#### [Given data]
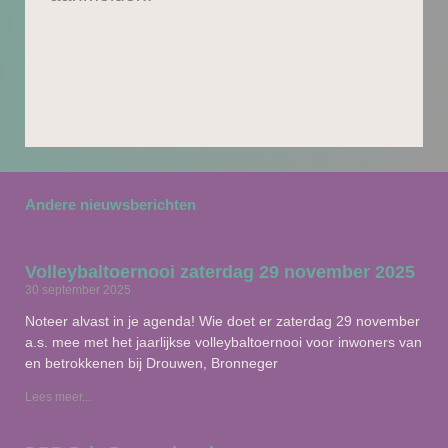
https://vvn.nl/agenda/drenthe/borger-
odoorn/vvn-workshop-het-nieuwe-
fietsen-borger-odoorn
Andere nieuwsberichten
Volleybaltoernooi zaterdag 29 november 2025
30 september 2025
Noteer alvast in je agenda! Wie doet er zaterdag 29 november
a.s. mee met het jaarlijkse volleybaltoernooi voor inwoners van
en betrokkenen bij Drouwen, Bronneger
Lees meer...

#### [What to work on]
The records above are to be reproduced exactly; the pictures are to be left out.

#### [Task response]
https://vvn.nl/agenda/drenthe/borger-
odoorn/vvn-workshop-het-nieuwe-
fietsen-borger-odoorn
Andere nieuwsberichten
Volleybaltoernooi zaterdag 29 november 2025
30 september 2025
Noteer alvast in je agenda! Wie doet er zaterdag 29 november
a.s. mee met het jaarlijkse volleybaltoernooi voor inwoners van
en betrokkenen bij Drouwen, Bronneger
Lees meer...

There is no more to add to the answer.